Por: El Ciudadano05/09/2026

Encontraron a una adolescente de 14 años que había desaparecido tras vender su celular para comprar drogas

Se trata de Loana Loreley Cañas, que fue hallada en el barrio porteño de San Telmo. Faltaba de su hogar desde el jueves 27 y la denuncia había llegado a Missing Children. 
Loana Loreley Cañas tiene 14 años y era buscada intensamente tras ausentarse de su vivienda en Cañuelas desde el jueves 27 de agosto.

Una profunda consternación conmovió durante varias horas a la ciudad de Cañuelas. Loana Loreley Cañas, una adolescente de 14 años que había desaparecido el jueves 27 de agosto, fue encontrada hoy, sábado, en el barrio porteño de San Telmo. Previo a realizarle un informe médico, será trasladada a la Comisaría Primera del distrito.

La Policía Comunal, en coordinación con diversas fuerzas de seguridad e instituciones de alcance nacional, había desplegado un operativo para dar con el paradero de la adolescente. La gravedad del caso había llevado a que la causa tomara dimensión pública y alcanzara a organizaciones especializadas como la ONG Missing Children Argentina.

La denuncia por averiguación de paradero había sido radicada por su madre, Camila Carreira. Según la reconstrucción del caso, la menor había sido vista por última vez el jueves 27 a las 12:48, momento en el que salió de su domicilio ubicado sobre la calle Las Heras al 500. Se dirigía, como de costumbre, a cursar sus estudios en la Escuela N° 9. Sin embargo, Loana nunca ingresó al establecimiento educativo ni regresó a su casa.

## Ejercicios propuestos
**A.** Responde según la noticia sobre Loana Loreley Cañas:
(i) ¿En qué barrio fue hallada la adolescente?
(ii) ¿Quién radicó la denuncia por averiguación de paradero?
(iii) ¿A qué hora fue vista por última vez el jueves 27?
**B.** Resume en dos oraciones la noticia sobre Loana Loreley Cañas.
**C.** Transcribe de la noticia sobre Loana Loreley Cañas todo el texto que va desde "La Policía Comunal, en" hasta "Missing Children Argentina.".
El listado es material independiente y no guarda relación con el fragmento.

## Datos proporcionados

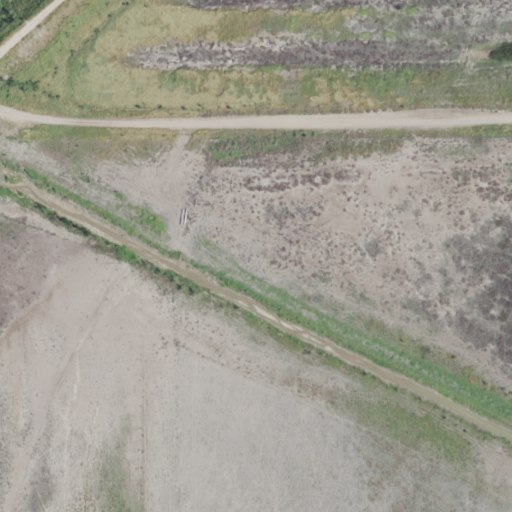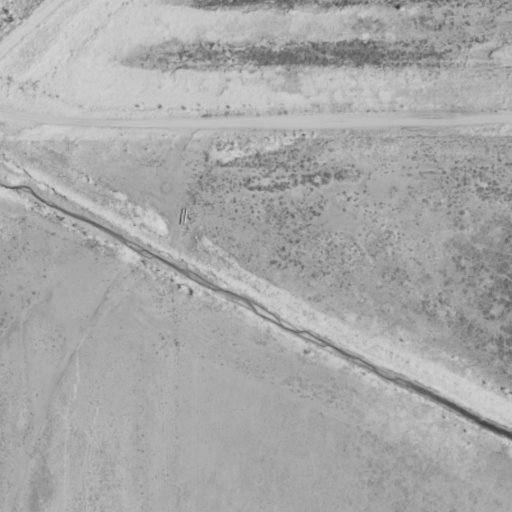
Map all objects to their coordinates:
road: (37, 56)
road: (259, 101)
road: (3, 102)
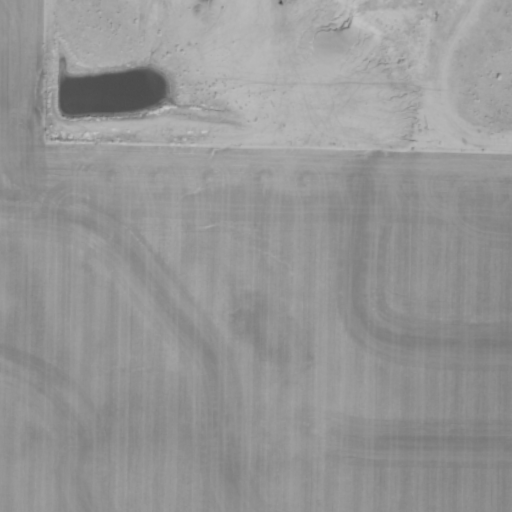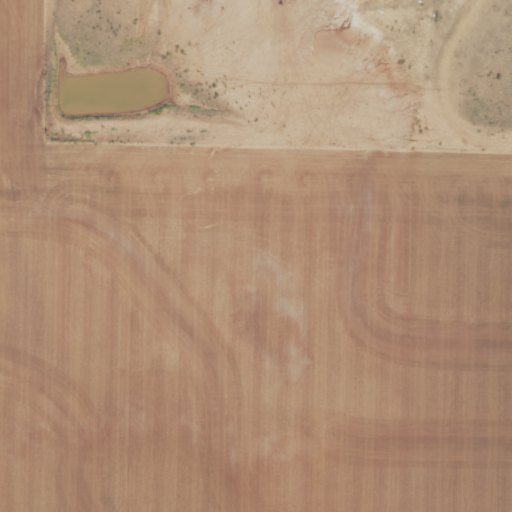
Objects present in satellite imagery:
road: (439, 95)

* * *

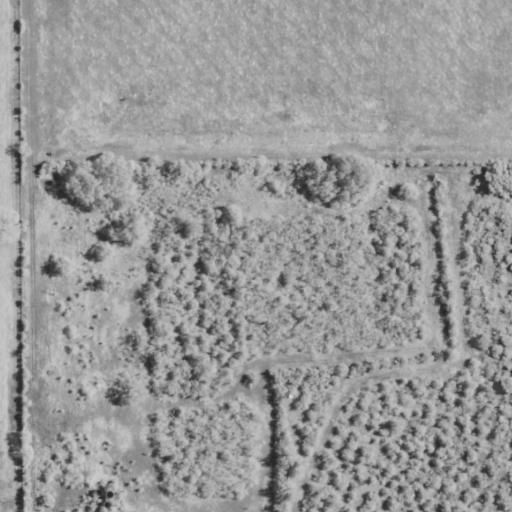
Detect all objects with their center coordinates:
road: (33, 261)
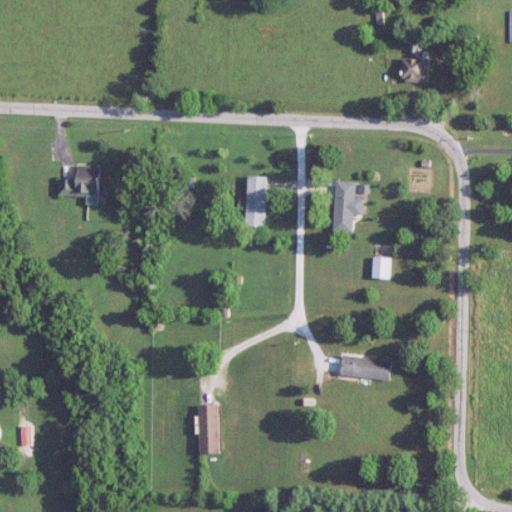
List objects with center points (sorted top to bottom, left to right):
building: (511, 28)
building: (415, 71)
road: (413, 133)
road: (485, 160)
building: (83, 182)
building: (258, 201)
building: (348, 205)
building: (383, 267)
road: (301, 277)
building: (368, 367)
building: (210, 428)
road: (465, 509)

## Respuestas por ejercicio
**A.**
(i) En el barrio porteño de San Telmo.
(ii) Su madre, Camila Carreira.
(iii) A las 12:48.

**B.** Loana Loreley Cañas, una adolescente de 14 años de Cañuelas desaparecida desde el jueves 27 de agosto, fue encontrada el sábado en el barrio porteño de San Telmo y será trasladada a la Comisaría Primera del distrito. Su madre, Camila Carreira, había denunciado la desaparición, y la Policía Comunal, junto con otras fuerzas de seguridad e instituciones, había desplegado un operativo de búsqueda en un caso que llegó a la ONG Missing Children Argentina.

**C.**
La Policía Comunal, en coordinación con diversas fuerzas de seguridad e instituciones de alcance nacional, había desplegado un operativo para dar con el paradero de la adolescente. La gravedad del caso había llevado a que la causa tomara dimensión pública y alcanzara a organizaciones especializadas como la ONG Missing Children Argentina.